* _TASK GOAL_: What is needed is an exact copy of the lines from the start of the records below through the line with "Mileage estimates may", without the pictures.

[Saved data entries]
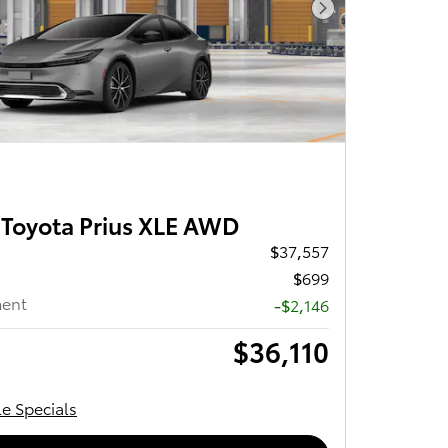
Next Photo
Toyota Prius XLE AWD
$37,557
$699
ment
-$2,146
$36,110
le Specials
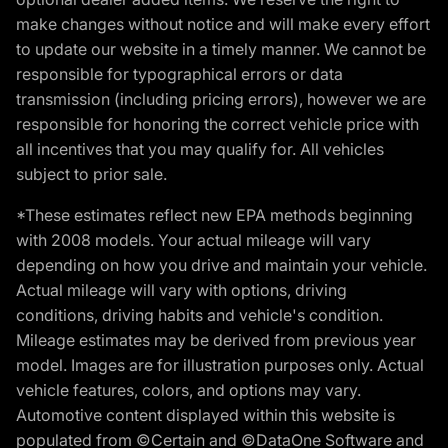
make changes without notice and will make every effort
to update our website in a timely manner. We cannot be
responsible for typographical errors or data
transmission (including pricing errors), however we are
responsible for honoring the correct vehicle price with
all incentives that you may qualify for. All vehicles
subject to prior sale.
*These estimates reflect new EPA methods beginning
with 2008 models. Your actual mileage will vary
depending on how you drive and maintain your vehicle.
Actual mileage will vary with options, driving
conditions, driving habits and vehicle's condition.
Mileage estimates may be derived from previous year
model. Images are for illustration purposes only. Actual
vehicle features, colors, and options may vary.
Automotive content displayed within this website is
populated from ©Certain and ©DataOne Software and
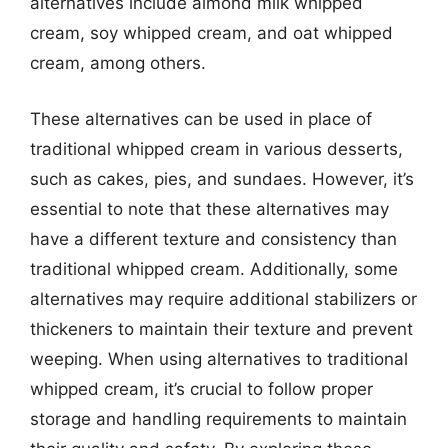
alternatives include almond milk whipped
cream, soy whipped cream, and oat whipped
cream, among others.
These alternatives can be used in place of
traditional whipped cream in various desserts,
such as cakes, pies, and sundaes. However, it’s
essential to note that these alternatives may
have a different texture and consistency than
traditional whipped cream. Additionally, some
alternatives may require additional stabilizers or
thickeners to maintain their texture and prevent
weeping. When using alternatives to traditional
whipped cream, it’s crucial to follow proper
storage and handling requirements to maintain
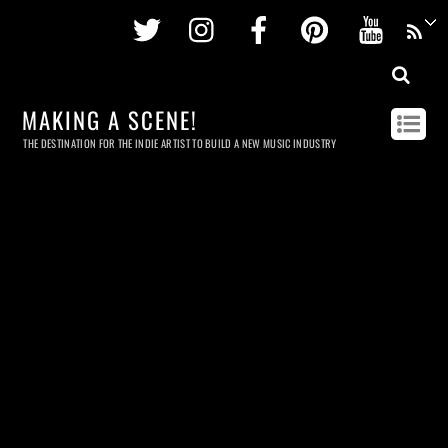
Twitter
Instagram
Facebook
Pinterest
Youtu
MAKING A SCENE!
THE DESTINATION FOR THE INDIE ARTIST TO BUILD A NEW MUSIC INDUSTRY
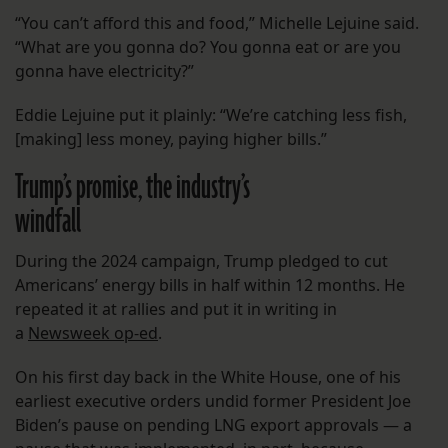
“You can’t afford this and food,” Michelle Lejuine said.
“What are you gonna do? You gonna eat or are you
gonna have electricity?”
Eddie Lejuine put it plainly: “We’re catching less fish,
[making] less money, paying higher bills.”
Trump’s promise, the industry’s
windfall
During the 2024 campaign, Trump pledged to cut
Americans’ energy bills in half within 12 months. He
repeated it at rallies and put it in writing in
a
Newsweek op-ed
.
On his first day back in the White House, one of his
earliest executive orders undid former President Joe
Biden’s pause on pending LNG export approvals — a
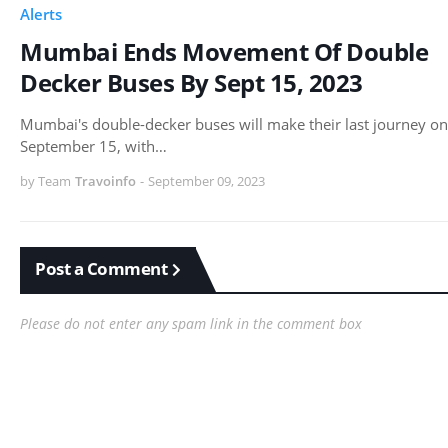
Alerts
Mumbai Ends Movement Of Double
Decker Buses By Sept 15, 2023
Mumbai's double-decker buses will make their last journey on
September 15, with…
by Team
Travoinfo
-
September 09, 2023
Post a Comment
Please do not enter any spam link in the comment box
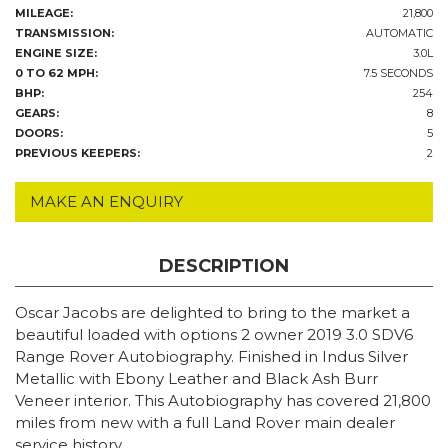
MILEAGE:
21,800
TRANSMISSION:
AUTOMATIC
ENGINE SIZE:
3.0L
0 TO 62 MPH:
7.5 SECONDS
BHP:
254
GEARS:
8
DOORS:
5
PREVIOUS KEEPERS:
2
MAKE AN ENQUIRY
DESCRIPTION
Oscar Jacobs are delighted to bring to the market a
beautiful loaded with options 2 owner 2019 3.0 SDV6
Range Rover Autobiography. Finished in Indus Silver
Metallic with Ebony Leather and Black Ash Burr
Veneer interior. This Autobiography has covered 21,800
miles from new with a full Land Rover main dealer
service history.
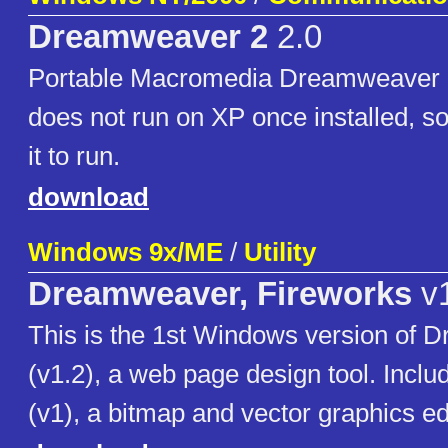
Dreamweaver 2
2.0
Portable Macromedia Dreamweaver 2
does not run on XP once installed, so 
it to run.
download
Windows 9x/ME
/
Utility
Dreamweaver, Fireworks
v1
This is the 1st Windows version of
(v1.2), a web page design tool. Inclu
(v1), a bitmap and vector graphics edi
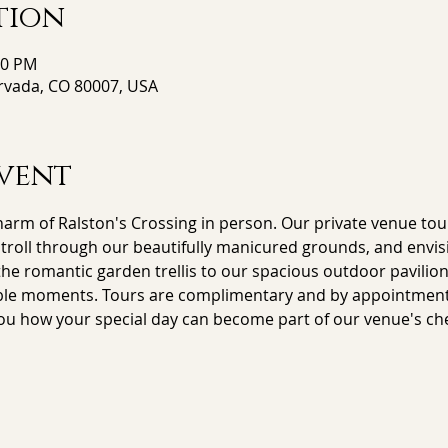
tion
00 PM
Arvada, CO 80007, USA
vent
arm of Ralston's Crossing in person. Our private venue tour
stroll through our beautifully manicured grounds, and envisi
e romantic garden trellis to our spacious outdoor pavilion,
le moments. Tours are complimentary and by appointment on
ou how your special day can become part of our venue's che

* _EXERCISE RESPONSE_:
Next Photo
Toyota Prius XLE AWD
$37,557
$699
ment
-$2,146
$36,110
le Specials
make changes without notice and will make every effort
to update our website in a timely manner. We cannot be
responsible for typographical errors or data
transmission (including pricing errors), however we are
responsible for honoring the correct vehicle price with
all incentives that you may qualify for. All vehicles
subject to prior sale.
*These estimates reflect new EPA methods beginning
with 2008 models. Your actual mileage will vary
depending on how you drive and maintain your vehicle.
Actual mileage will vary with options, driving
conditions, driving habits and vehicle's condition.
Mileage estimates may be derived from previous year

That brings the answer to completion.